Source records
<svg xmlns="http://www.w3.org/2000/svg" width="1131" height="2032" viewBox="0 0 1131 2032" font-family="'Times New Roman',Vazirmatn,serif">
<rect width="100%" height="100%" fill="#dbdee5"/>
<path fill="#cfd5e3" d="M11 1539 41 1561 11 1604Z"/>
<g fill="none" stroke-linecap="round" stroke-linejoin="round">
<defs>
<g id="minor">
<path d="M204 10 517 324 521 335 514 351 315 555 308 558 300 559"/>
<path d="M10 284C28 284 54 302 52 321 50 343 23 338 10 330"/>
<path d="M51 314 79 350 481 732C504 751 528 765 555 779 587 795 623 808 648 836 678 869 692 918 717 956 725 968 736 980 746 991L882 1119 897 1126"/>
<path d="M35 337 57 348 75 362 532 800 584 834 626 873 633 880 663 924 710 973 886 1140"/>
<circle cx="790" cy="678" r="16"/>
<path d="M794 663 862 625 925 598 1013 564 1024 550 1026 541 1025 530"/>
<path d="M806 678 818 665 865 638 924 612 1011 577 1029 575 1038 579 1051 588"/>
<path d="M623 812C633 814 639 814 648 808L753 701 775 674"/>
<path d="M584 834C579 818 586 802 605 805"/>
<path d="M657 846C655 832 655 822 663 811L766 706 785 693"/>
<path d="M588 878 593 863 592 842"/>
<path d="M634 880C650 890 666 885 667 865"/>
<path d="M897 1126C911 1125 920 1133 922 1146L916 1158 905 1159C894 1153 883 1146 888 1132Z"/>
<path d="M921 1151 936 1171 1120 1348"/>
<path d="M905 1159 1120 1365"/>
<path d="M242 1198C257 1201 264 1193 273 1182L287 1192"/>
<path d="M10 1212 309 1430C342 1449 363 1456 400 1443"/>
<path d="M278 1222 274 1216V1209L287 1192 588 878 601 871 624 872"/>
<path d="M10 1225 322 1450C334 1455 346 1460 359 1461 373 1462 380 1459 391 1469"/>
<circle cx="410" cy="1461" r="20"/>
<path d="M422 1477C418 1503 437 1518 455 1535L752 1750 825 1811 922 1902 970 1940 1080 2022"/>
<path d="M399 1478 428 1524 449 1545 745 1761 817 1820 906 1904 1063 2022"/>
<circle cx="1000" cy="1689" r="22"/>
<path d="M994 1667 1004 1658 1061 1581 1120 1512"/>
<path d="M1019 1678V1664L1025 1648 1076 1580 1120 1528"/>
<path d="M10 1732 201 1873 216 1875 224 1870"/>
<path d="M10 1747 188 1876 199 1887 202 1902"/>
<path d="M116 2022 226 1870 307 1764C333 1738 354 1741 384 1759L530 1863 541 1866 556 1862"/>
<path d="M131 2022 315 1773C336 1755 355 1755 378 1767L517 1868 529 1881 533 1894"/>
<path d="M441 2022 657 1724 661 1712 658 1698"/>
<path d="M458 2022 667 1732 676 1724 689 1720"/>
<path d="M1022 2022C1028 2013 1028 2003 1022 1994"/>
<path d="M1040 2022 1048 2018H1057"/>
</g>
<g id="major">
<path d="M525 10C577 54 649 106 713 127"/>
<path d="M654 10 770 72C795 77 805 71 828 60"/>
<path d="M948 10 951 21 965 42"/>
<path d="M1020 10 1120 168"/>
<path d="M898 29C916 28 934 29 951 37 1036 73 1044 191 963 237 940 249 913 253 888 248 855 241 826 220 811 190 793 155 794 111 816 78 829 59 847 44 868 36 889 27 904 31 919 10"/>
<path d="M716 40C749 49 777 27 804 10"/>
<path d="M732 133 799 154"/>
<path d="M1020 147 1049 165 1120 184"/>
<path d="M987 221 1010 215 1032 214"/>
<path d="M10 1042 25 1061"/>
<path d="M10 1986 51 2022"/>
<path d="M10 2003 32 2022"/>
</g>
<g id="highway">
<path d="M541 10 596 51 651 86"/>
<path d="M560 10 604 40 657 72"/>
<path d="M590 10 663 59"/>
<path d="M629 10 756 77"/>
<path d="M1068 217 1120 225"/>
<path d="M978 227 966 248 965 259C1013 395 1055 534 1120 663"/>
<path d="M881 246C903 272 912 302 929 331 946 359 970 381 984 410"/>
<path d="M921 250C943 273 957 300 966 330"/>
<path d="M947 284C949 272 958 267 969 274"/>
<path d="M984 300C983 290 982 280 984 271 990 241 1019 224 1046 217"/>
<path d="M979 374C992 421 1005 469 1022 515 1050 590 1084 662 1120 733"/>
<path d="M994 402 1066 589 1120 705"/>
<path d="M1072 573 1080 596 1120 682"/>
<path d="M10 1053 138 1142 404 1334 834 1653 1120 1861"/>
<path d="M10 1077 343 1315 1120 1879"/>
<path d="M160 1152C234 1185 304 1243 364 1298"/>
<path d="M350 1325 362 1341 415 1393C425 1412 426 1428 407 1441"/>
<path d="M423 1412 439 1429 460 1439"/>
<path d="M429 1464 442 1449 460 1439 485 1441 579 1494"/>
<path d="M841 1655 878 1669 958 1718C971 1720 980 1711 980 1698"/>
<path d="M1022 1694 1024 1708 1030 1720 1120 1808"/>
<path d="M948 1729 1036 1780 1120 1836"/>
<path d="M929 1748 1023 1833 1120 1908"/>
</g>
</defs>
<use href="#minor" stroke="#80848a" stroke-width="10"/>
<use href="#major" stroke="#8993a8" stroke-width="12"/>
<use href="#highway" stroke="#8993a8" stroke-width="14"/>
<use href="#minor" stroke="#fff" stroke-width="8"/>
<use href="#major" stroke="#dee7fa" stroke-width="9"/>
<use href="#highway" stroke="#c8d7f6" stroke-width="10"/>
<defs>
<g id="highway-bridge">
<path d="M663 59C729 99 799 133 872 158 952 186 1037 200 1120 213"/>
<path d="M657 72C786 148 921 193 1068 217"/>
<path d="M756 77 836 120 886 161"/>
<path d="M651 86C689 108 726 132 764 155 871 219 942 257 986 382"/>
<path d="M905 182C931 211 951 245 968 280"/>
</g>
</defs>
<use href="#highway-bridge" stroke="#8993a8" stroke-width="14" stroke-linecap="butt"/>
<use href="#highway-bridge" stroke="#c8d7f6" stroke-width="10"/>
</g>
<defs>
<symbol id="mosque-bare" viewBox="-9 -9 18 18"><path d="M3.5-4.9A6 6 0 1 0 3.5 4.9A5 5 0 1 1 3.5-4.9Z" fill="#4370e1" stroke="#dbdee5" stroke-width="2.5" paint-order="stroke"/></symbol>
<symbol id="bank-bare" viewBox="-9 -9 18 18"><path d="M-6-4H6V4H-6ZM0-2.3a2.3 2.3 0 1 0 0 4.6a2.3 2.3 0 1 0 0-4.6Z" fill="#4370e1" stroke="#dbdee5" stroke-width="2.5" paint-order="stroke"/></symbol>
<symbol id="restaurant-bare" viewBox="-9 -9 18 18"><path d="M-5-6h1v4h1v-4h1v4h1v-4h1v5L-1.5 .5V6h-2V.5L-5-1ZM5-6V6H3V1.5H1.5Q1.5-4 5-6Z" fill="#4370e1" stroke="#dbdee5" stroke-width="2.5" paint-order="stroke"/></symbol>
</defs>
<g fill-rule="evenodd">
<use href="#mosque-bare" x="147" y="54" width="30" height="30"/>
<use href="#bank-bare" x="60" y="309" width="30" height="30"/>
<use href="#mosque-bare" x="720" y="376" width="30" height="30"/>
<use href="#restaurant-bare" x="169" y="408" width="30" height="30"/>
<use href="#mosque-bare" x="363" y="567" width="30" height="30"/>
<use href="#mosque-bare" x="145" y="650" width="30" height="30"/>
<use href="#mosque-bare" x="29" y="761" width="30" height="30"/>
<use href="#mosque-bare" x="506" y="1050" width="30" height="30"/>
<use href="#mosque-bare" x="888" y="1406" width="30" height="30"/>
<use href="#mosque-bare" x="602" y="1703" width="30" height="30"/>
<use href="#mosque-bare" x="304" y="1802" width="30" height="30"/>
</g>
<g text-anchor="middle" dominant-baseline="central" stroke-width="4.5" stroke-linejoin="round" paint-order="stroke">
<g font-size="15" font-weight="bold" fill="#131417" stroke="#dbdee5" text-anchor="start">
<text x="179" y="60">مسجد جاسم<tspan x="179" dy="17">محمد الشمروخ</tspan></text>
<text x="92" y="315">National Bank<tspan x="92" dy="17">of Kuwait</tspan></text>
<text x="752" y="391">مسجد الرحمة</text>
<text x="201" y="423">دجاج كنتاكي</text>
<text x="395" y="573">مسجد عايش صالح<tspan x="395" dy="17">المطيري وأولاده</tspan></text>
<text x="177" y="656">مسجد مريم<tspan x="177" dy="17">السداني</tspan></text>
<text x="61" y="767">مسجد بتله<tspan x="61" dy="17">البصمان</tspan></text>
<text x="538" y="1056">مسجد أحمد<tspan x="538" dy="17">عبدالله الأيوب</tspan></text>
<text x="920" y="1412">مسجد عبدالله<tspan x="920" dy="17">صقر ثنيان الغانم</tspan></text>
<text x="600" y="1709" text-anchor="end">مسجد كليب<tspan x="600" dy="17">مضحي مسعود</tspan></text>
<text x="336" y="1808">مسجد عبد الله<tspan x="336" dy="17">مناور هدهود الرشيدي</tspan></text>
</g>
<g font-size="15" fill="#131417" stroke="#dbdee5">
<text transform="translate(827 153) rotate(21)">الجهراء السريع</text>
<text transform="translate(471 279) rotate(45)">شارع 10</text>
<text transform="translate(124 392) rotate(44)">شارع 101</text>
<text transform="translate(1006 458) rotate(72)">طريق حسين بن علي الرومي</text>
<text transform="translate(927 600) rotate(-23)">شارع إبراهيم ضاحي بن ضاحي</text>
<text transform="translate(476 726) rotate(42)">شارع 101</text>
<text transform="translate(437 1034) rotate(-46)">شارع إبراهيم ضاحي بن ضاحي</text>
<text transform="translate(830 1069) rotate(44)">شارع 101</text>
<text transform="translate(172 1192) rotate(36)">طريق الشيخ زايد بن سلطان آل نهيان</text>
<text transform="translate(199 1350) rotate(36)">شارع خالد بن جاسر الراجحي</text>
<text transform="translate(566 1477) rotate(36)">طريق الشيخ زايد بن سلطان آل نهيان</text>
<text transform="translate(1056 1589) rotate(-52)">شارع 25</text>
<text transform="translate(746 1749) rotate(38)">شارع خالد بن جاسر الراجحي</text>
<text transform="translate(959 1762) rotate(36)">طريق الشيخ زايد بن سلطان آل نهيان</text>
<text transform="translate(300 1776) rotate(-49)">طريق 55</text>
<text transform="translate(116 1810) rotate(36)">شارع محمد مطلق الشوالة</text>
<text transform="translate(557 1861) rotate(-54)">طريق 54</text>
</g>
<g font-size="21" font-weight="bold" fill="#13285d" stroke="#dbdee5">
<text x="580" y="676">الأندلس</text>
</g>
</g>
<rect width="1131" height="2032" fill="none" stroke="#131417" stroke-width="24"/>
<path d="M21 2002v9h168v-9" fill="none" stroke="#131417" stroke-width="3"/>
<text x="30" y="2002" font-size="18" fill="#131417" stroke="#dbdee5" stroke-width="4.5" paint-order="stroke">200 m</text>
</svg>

*What you are asked to do:* Your answer should consist of all lines above that include the string "linejoin".

*Response to this task:*
<g fill="none" stroke-linecap="round" stroke-linejoin="round">
<g text-anchor="middle" dominant-baseline="central" stroke-width="4.5" stroke-linejoin="round" paint-order="stroke">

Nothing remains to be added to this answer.